GOVERNMENT is considering repaying the bulk of nearly 90 investors who applied for special grants in 2011 when the State unveiled plans to ramp up coal production and output in a bid to stabilise a sustained economic crisis in the country.
In hindsight, it appears the Ministry of Mines and Mining Development now admits that it could have been in a hurry to collect huge sums of money in application fees without considering if it could accomodate additional coal mines in the country’s coal hotspots in Matabeleland North province where the bulk of the concessions are located.
Last week, Mines and Mining Development Minister, Walter Chidhakwa (pictured), said it was impossible to add 85 more coal mines, but promised that investors who failed to get licenses would be refunded.
“We received 85 special grant applications,” Chidhakwa told delegates at the 76th annual general meeting (AGM) of the Chamber of Mines of Zimbabwe in Victoria Falls on Friday.
“But can you see 85 new coal mines in Matabeleland North? I don’t know. You are the experts, but I don’t think it is the correct way to go. We collected in some cases US$500 000, US$100 000 from these people. It is not money that cannot be refunded. It is a lot of money. We have been operating one coal company here.
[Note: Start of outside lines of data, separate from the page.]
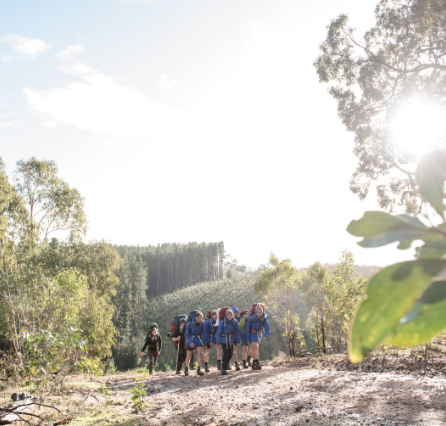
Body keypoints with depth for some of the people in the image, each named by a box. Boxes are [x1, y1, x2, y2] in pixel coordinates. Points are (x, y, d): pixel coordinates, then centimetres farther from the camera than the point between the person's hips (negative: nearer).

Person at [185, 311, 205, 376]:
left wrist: (203, 341, -2)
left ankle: (199, 370, -17)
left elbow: (203, 333, 2)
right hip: (191, 340, -2)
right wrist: (190, 342, -24)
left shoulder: (202, 324, -10)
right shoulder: (190, 323, -17)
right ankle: (186, 369, 36)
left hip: (198, 339, 2)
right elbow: (187, 334, -13)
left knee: (200, 353, -19)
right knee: (189, 356, 11)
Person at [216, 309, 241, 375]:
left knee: (230, 354, 7)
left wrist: (238, 341, 0)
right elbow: (218, 332, -11)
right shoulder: (222, 322, -16)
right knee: (225, 353, -16)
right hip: (224, 339, -3)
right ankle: (223, 369, -8)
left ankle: (226, 364, 38)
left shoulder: (235, 322, -8)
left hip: (231, 339, 3)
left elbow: (238, 332, 3)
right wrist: (219, 343, -13)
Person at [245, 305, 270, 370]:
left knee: (255, 349, 8)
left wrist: (266, 336, -32)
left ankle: (254, 364, 19)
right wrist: (247, 339, -15)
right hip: (252, 334, -4)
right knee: (255, 348, -19)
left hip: (258, 334, 4)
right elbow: (247, 329, -16)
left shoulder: (264, 318, -17)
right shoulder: (251, 318, -26)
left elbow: (267, 328, -14)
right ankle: (257, 363, -24)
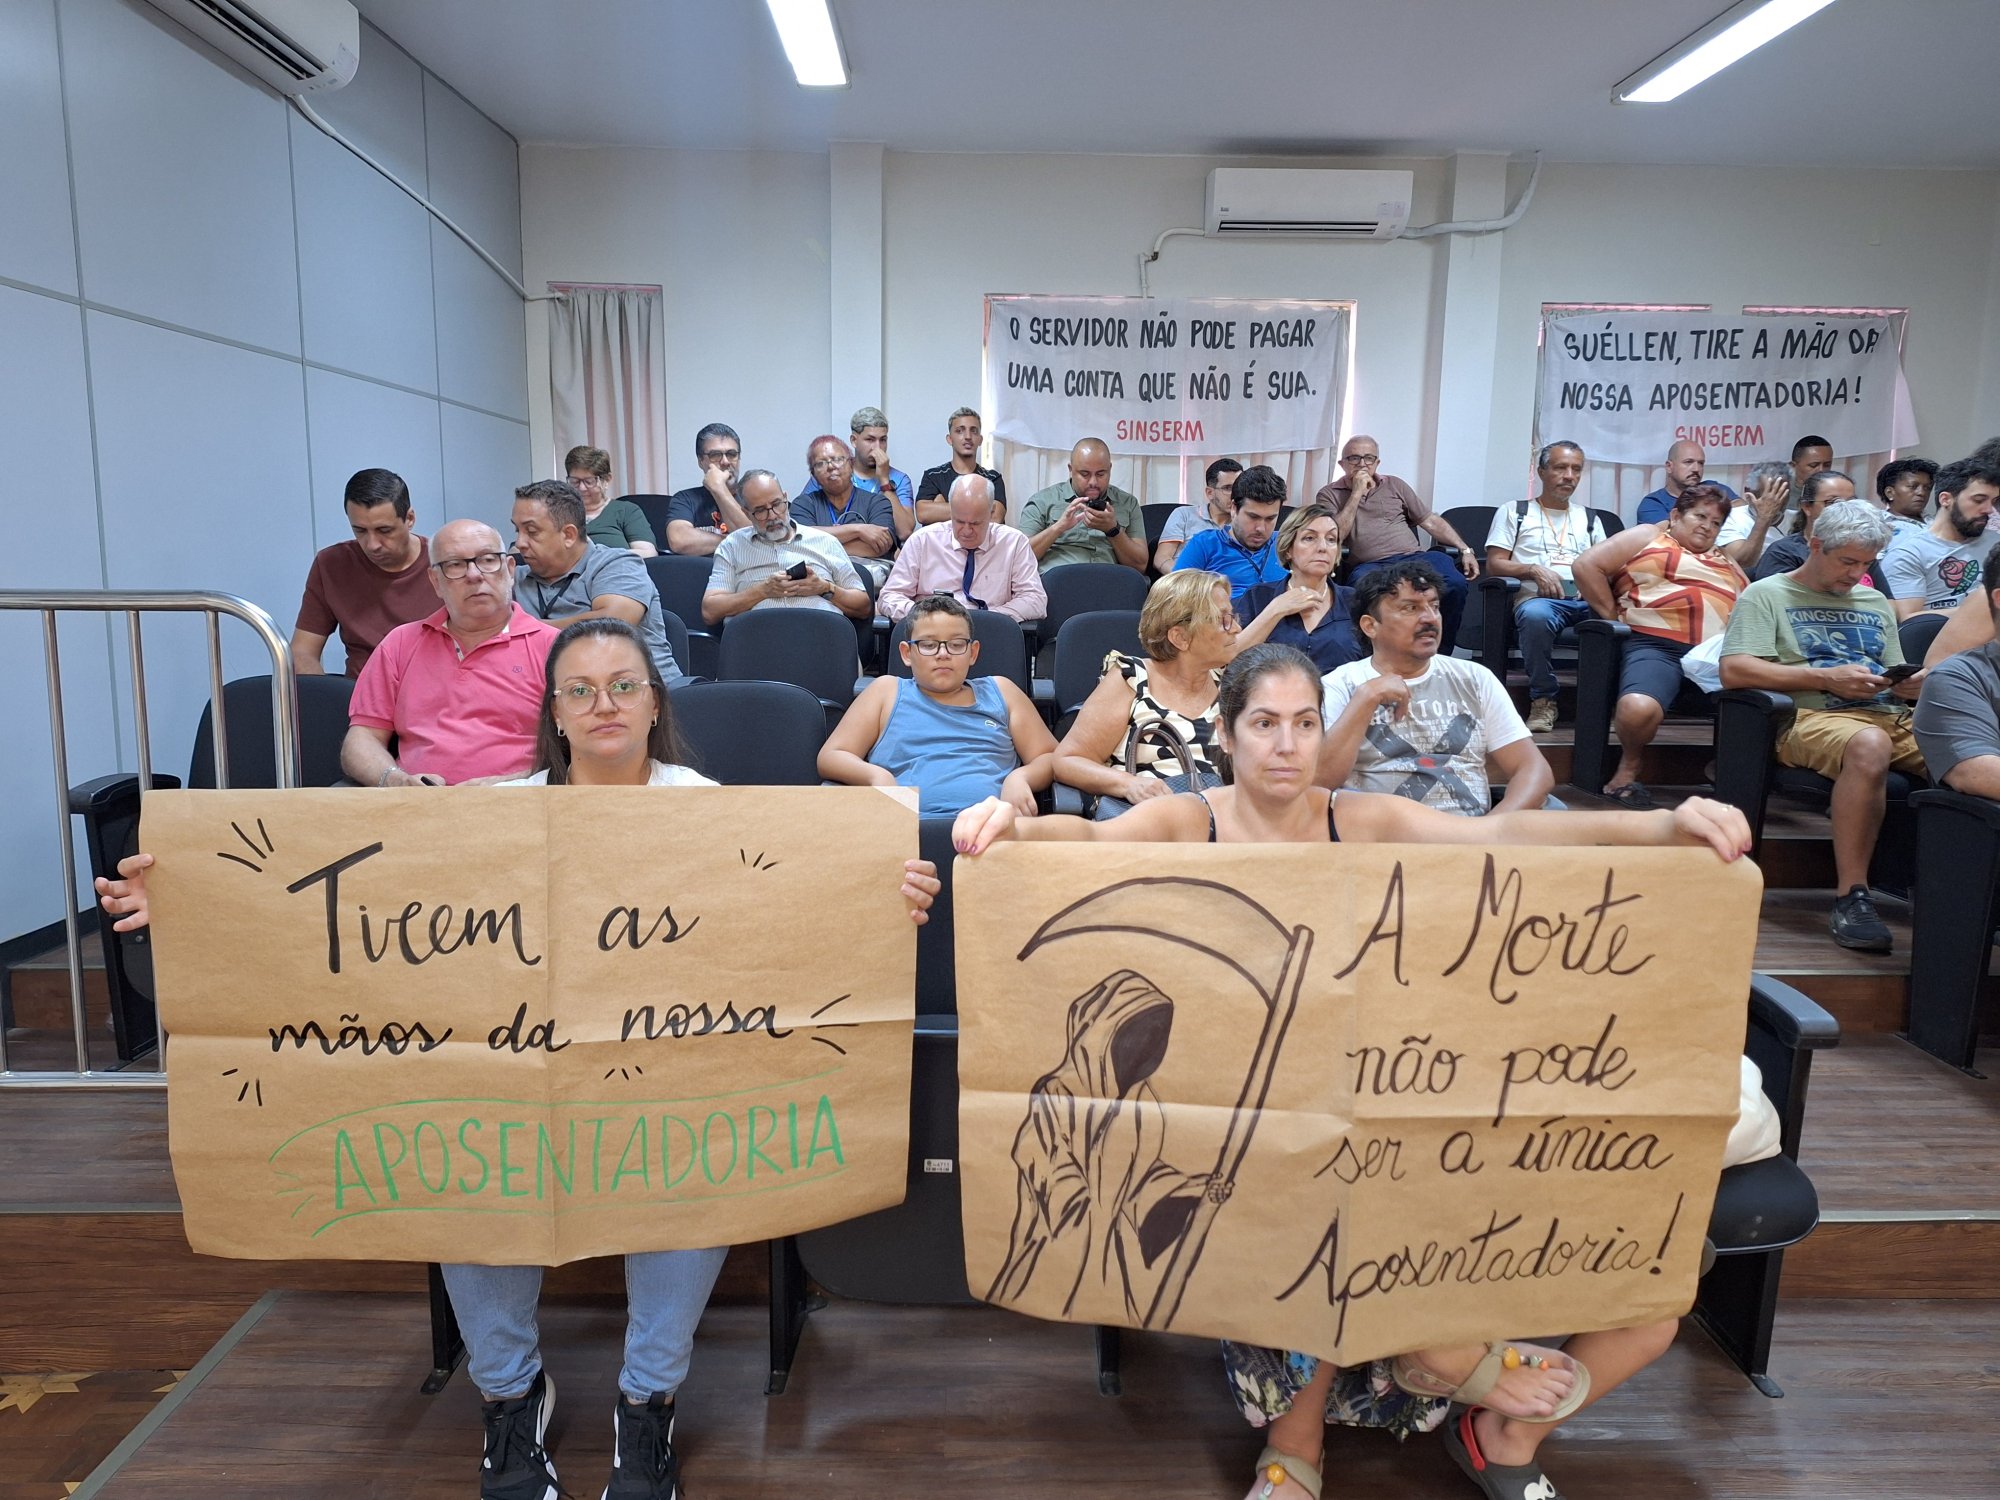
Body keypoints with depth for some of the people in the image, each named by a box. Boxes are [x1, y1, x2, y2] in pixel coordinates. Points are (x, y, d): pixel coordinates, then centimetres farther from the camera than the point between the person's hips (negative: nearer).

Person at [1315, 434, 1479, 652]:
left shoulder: (1394, 485, 24)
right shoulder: (1329, 494, 14)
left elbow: (1431, 521, 23)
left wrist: (1464, 550, 13)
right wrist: (1357, 493, -1)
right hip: (1369, 565, -3)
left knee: (1455, 584, -28)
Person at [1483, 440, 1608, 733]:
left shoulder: (1590, 518, 30)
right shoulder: (1514, 512, 19)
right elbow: (1494, 563, 8)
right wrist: (1534, 569, -10)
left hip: (1588, 599, 3)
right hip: (1539, 597, -3)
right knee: (1536, 615, -42)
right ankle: (1543, 700, -25)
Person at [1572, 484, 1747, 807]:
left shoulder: (1726, 562, 35)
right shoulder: (1648, 537, 18)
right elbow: (1586, 565, 7)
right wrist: (1614, 617, 1)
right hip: (1655, 646, -5)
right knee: (1638, 708, -36)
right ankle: (1631, 763, -4)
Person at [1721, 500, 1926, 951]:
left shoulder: (1876, 603, 30)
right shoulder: (1767, 595, 10)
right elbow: (1734, 670, -6)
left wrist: (1912, 684, 3)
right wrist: (1827, 678, -8)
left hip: (1892, 718, 6)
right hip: (1812, 718, -6)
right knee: (1870, 745, -40)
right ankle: (1851, 897, -33)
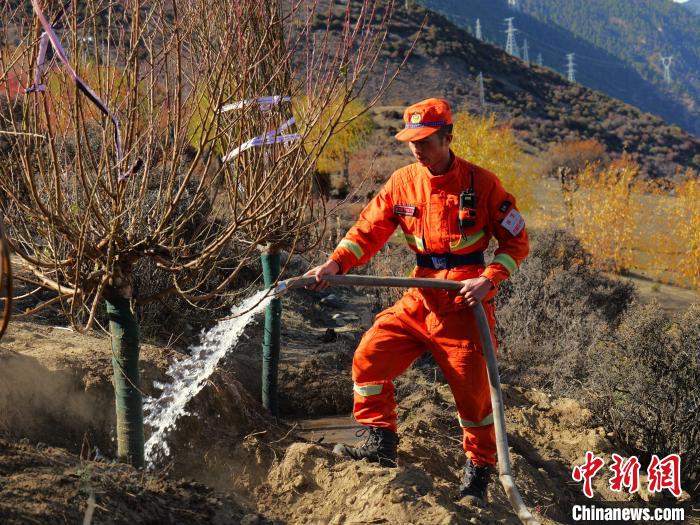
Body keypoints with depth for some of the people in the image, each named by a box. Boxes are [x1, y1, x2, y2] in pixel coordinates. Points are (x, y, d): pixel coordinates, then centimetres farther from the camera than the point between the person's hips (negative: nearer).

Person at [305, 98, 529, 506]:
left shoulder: (481, 183, -8)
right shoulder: (403, 182, 3)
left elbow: (516, 241, -3)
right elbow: (369, 229, 3)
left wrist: (488, 279, -17)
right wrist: (336, 263, -13)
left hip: (464, 303, -4)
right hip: (420, 299, 4)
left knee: (473, 389, -1)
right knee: (370, 356, -9)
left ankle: (479, 472, 17)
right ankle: (380, 443, 2)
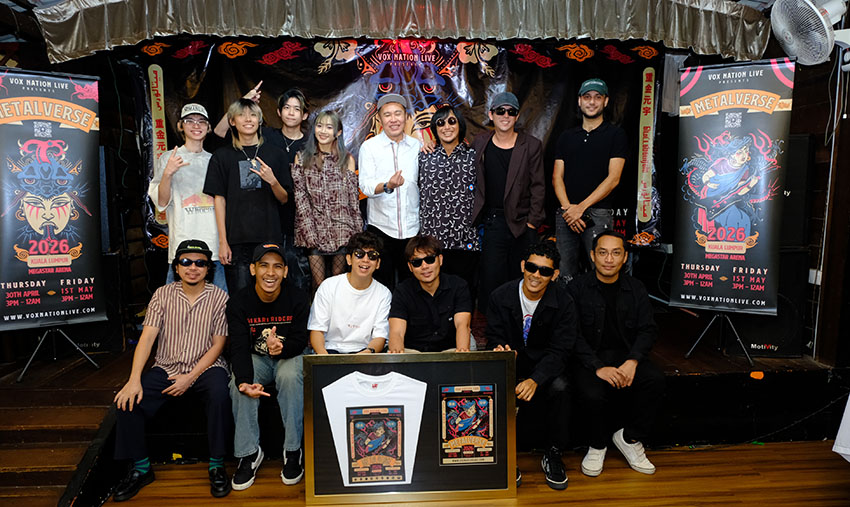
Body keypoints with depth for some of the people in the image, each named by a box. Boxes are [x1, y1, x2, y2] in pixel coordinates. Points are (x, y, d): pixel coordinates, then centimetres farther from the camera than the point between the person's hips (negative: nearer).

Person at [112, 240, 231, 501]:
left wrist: (191, 377, -14)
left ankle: (217, 465, -15)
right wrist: (134, 380, -17)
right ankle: (140, 468, 1)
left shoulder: (219, 298, -3)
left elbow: (218, 345, -4)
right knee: (128, 399, -19)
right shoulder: (163, 295, 2)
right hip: (166, 368, 3)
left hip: (206, 367, -3)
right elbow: (147, 337, -5)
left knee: (220, 395, -33)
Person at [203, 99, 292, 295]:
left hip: (269, 237, 1)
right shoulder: (222, 156, 7)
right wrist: (222, 241, -3)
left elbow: (284, 199, 10)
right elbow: (219, 199, 4)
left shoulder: (274, 154, 10)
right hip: (237, 239, -1)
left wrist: (273, 181, -12)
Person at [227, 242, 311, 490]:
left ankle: (293, 451, -19)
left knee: (291, 377, -33)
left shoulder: (298, 299, -13)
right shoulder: (239, 302, -12)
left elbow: (300, 341, -12)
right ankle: (249, 452, -11)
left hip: (289, 355, -1)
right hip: (255, 357, 2)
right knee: (238, 384, -28)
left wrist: (281, 347, -37)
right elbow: (239, 347, -18)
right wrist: (244, 381, -37)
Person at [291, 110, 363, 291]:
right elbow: (300, 196, 0)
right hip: (314, 229, 0)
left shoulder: (347, 159, 7)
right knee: (319, 285, -1)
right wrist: (309, 230, -10)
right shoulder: (302, 158, 7)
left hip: (341, 229, 0)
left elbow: (354, 197, 6)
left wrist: (357, 231, 2)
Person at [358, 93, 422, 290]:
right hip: (381, 227, -2)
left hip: (413, 227, 2)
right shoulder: (369, 146, -1)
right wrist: (387, 186, -30)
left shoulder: (417, 146, 7)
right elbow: (365, 186, -12)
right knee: (382, 285, 5)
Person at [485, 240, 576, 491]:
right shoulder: (500, 296, -8)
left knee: (560, 387, -32)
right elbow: (494, 340, -4)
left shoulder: (563, 302, -9)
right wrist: (502, 352, -31)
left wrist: (535, 380, -30)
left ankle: (553, 454, -6)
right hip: (511, 362, 0)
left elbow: (559, 350, -13)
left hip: (545, 364, 0)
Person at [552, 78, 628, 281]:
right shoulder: (567, 137, 16)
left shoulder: (615, 134, 4)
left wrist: (581, 207, -12)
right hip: (565, 214, 4)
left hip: (598, 213, -3)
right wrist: (568, 207, -8)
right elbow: (557, 177, 9)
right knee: (566, 275, 5)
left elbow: (613, 178, -5)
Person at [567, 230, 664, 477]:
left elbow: (647, 329, 3)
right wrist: (598, 367, -22)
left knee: (656, 378, -25)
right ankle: (598, 445, 2)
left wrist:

So can we operate 85? We must discuss it,” said Chidhakwa.
The Zimbabwe Stock Exchange-listed Hwange Colliery Company Limited had operated the only coal mine in the country until about four years ago when the coalfields were opened to other investors, leading to the emergence of new players like the vastly expanding Makomo Resources.
Production from the new players pushed growth by 27,5 percent in 2014 to 6,35 million tonnes, and output is projected to continue rising, riding on significant investment in new plant and equipment at Hwange.
Applications for the special grants were invited when Obert Mpofu, now Transport and Communications Minister, was the Minister of Mines and Mining Development in 2011.
Chidhakwa moved to the Ministry in 2013.
One of his major policy decisions was a proposal to consolidate the seven diamond mining firms operating in the Marange diamond fields into one big firm that is easy to manage.
Most of the diamond firms were licenced during Mpofu’s tenure, and some of the deals sealed at the time had been the subject of court cases.
At the AGM, Chidhakwa also highlighted that gold output would increase to 30 tonnes in the next three years due to several measures recently put in place to enforce delivery into the formal market by artisanal producers.
It is an ambitious target.
At its peak, the gold mining sub-sector produced 27 tonnes of the metal in 1999.
But then, the economy was stable, the investment climate was conducive and metal prices were bullish on the international markets.
Output declined to about seven tonnes at the height of hyperinflation in 2008.
Zimbabwe lost its right to sell gold directly to the international bullion market.
Countries must produce at least 10 tonnes of gold per annum to be admitted into the London Bullion Market Associations.
Chidhakwa said the gold production and surveillance project rolled out to ramp up production and deliveries to Fidelity Printers and Refineries had started to bear fruits.
If the trend continued, Chidhakwa said, it was possible that gold output would reach 30 tonnes by 2018, from about 13 tonnes in 2014.
He spoke as the Chamber of Mines announced that gold output was up 25 percent to about four tonnes in the first quarter of 2015, compared with the prior comparative period in 2014.
The bulk of the deliveries came from small scale players, many of whom had until now been channelling output into the black market.
“These efforts have already started to bear fruits with gold production increasing by 25 percent in the first quarter compared to the same period in 2014,” Chidhakwa told delegates at the AGM.
“It is our hope that by 2018 we reach an annual production of 30 tonnes if we are to go ahead in the same spirit as seen in the first quarter of the year.”